-------- Listed entries --------

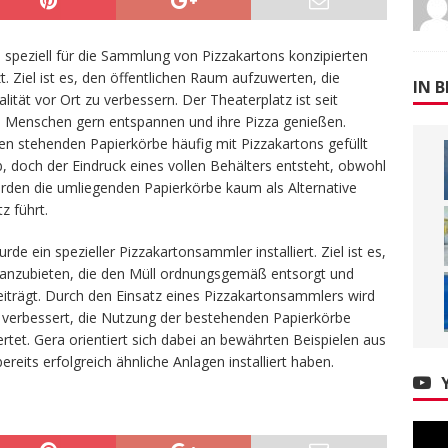
s speziell für die Sammlung von Pizzakartons konzipierten
Ziel ist es, den öffentlichen Raum aufzuwerten, die
IN B
ität vor Ort zu verbessern. Der Theaterplatz ist seit
le Menschen gern entspannen und ihre Pizza genießen.
en stehenden Papierkörbe häufig mit Pizzakartons gefüllt
, doch der Eindruck eines vollen Behälters entsteht, obwohl
den die umliegenden Papierkörbe kaum als Alternative
z führt.
 ein spezieller Pizzakartonsammler installiert. Ziel ist es,
g anzubieten, die den Müll ordnungsgemäß entsorgt und
eiträgt. Durch den Einsatz eines Pizzakartonsammlers wird
h verbessert, die Nutzung der bestehenden Papierkörbe
rtet. Gera orientiert sich dabei an bewährten Beispielen aus
reits erfolgreich ähnliche Anlagen installiert haben.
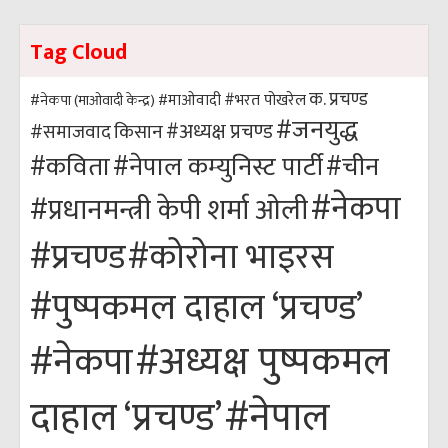
Tag Cloud
क. प्रचण्ड
#भरत पोखरेल
#नेकपा (माओवादी केन्द्र)
#माओवादी
#जनयुद्ध
#अध्यक्ष प्रचण्ड
किसान
#समाजवाद
#कविता
#नेपाल कम्युनिस्ट पार्टी
#चीन
#नेकपा
#प्रधानमन्त्री केपी शर्मा ओली
#कोरोना भाइरस
#प्रचण्ड
#पुष्पकमल दाहाल ‘प्रचण्ड’
#अध्यक्ष पुष्पकमल
#नेकपा
#नेपाल
दाहाल ‘प्रचण्ड’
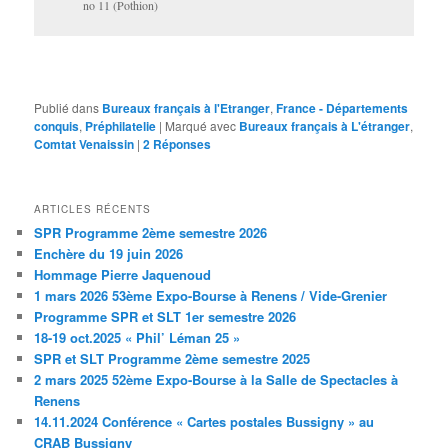
no 11 (Pothion)
Publié dans
Bureaux français à l'Etranger
,
France - Départements
conquis
,
Préphilatelie
|
Marqué avec
Bureaux français à L'étranger
,
Comtat Venaissin
|
2
Réponses
ARTICLES RÉCENTS
SPR Programme 2ème semestre 2026
Enchère du 19 juin 2026
Hommage Pierre Jaquenoud
1 mars 2026 53ème Expo-Bourse à Renens / Vide-Grenier
Programme SPR et SLT 1er semestre 2026
18-19 oct.2025 « Phil’ Léman 25 »
SPR et SLT Programme 2ème semestre 2025
2 mars 2025 52ème Expo-Bourse à la Salle de Spectacles à
Renens
14.11.2024 Conférence « Cartes postales Bussigny » au
CRAB Bussigny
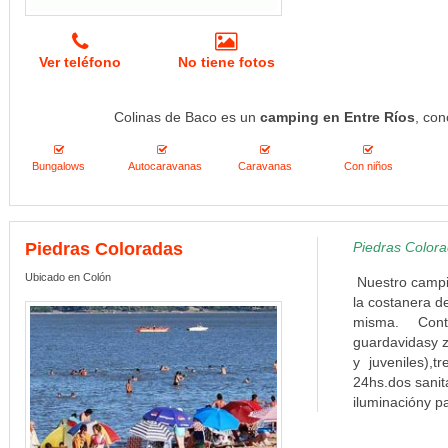
Ver teléfono
No tiene fotos
Colinas de Baco es un
camping en Entre Ríos
, con
Bungalows
Autocaravanas
Caravanas
Con niños
Piedras Coloradas
Piedras Colora
Ubicado en Colón
Nuestro campin
la costanera d
misma. Cont
guardavidasy z
y juveniles),
24hs.dos sanit
iluminacióny pa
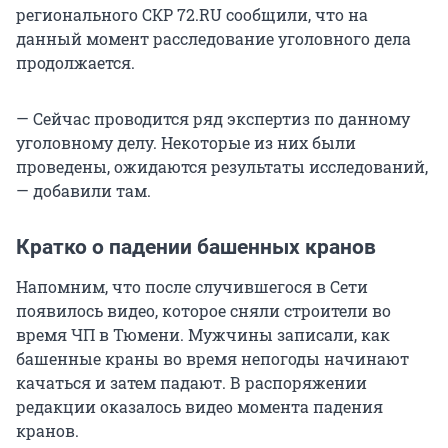
регионального СКР 72.RU сообщили, что на
данный момент расследование уголовного дела
продолжается.
— Сейчас проводится ряд экспертиз по данному
уголовному делу. Некоторые из них были
проведены, ожидаются результаты исследований,
— добавили там.
Кратко о падении башенных кранов
Напомним, что после случившегося в Сети
появилось видео, которое сняли строители во
время ЧП в Тюмени. Мужчины записали, как
башенные краны во время непогоды начинают
качаться и затем падают. В распоряжении
редакции оказалось видео момента падения
кранов.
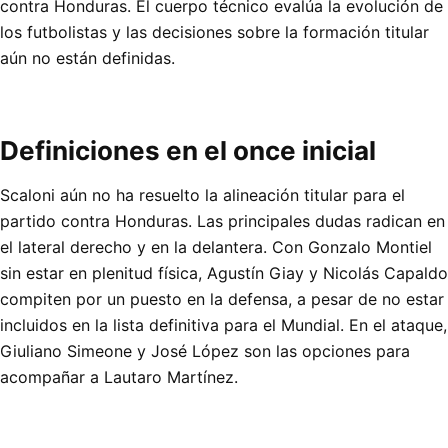
contra Honduras. El cuerpo técnico evalúa la evolución de
los futbolistas y las decisiones sobre la formación titular
aún no están definidas.
Definiciones en el once inicial
Scaloni aún no ha resuelto la alineación titular para el
partido contra Honduras. Las principales dudas radican en
el lateral derecho y en la delantera. Con Gonzalo Montiel
sin estar en plenitud física, Agustín Giay y Nicolás Capaldo
compiten por un puesto en la defensa, a pesar de no estar
incluidos en la lista definitiva para el Mundial. En el ataque,
Giuliano Simeone y José López son las opciones para
acompañar a Lautaro Martínez.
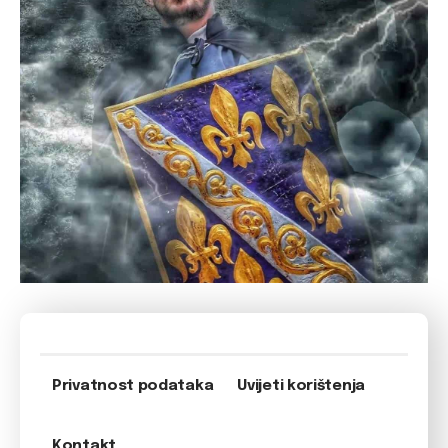
Privatnost podataka
Uvijeti korištenja
Kontakt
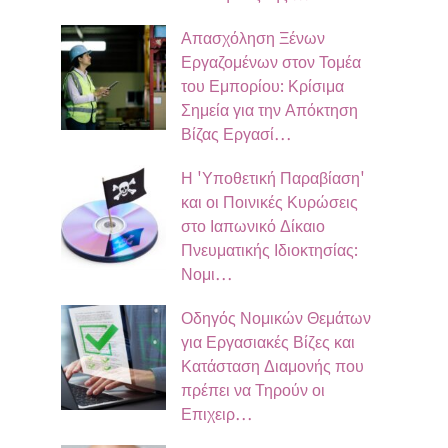
Απασχόληση Ξένων
Εργαζομένων στον Τομέα
του Εμπορίου: Κρίσιμα
Σημεία για την Απόκτηση
Βίζας Εργασί…
Η 'Υποθετική Παραβίαση'
και οι Ποινικές Κυρώσεις
στο Ιαπωνικό Δίκαιο
Πνευματικής Ιδιοκτησίας:
Νομι…
Οδηγός Νομικών Θεμάτων
για Εργασιακές Βίζες και
Κατάσταση Διαμονής που
πρέπει να Τηρούν οι
Επιχειρ…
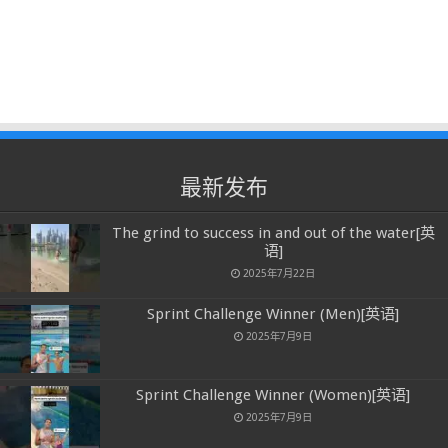
最新发布
The grind to success in and out of the water[英
语]
2025年7月22日
Sprint Challenge Winner (Men)[英语]
2025年7月9日
Sprint Challenge Winner (Women)[英语]
2025年7月9日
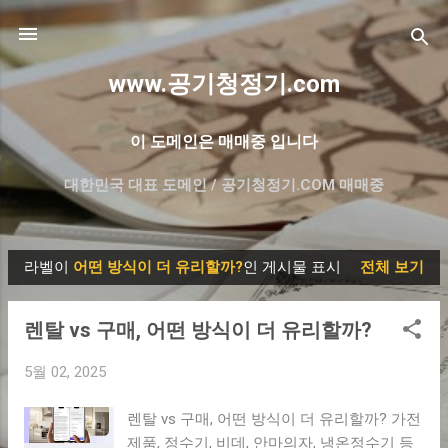
기본 콘텐츠로 건너뛰기
www.공기청정기.com
이 도메인은 매매중 입니다
대한민국 대표 도메인 / 공기청정기.COM 매매중
더보기…
프리미엄 한글 도메인 매매- 대방출
라벨이
어떤 방식이 더 유리할까?
인 게시물 표시
전체 보기
글
렌탈 vs 구매, 어떤 방식이 더 유리할까?
5월 02, 2025
렌탈 vs 구매, 어떤 방식이 더 유리할까? 가전
제품, 정수기, 비데, 안마의자, 냉온정수기 등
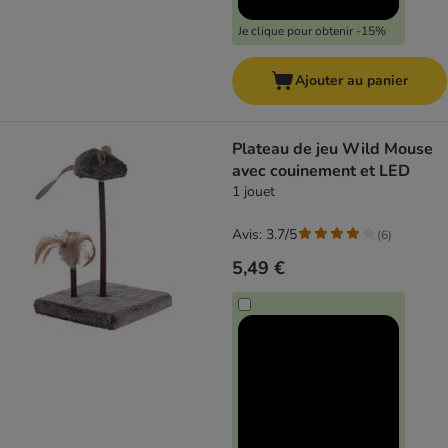
Je clique pour obtenir -15%
Ajouter au panier
Plateau de jeu Wild Mouse
avec couinement et LED
1 jouet
Avis: 3.7/5
(
6
)
5,49 €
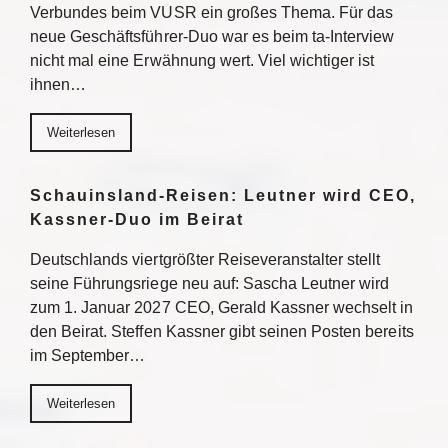
Verbundes beim VUSR ein großes Thema. Für das
neue Geschäftsführer-Duo war es beim ta-Interview
nicht mal eine Erwähnung wert. Viel wichtiger ist
ihnen…
Weiterlesen
Schauinsland-Reisen: Leutner wird CEO,
Kassner-Duo im Beirat
Deutschlands viertgrößter Reiseveranstalter stellt
seine Führungsriege neu auf: Sascha Leutner wird
zum 1. Januar 2027 CEO, Gerald Kassner wechselt in
den Beirat. Steffen Kassner gibt seinen Posten bereits
im September…
Weiterlesen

--------

(Directions for this task):
Some lines in the records above contain "Beirat". Count them and give the number only.

(Expected answer):
2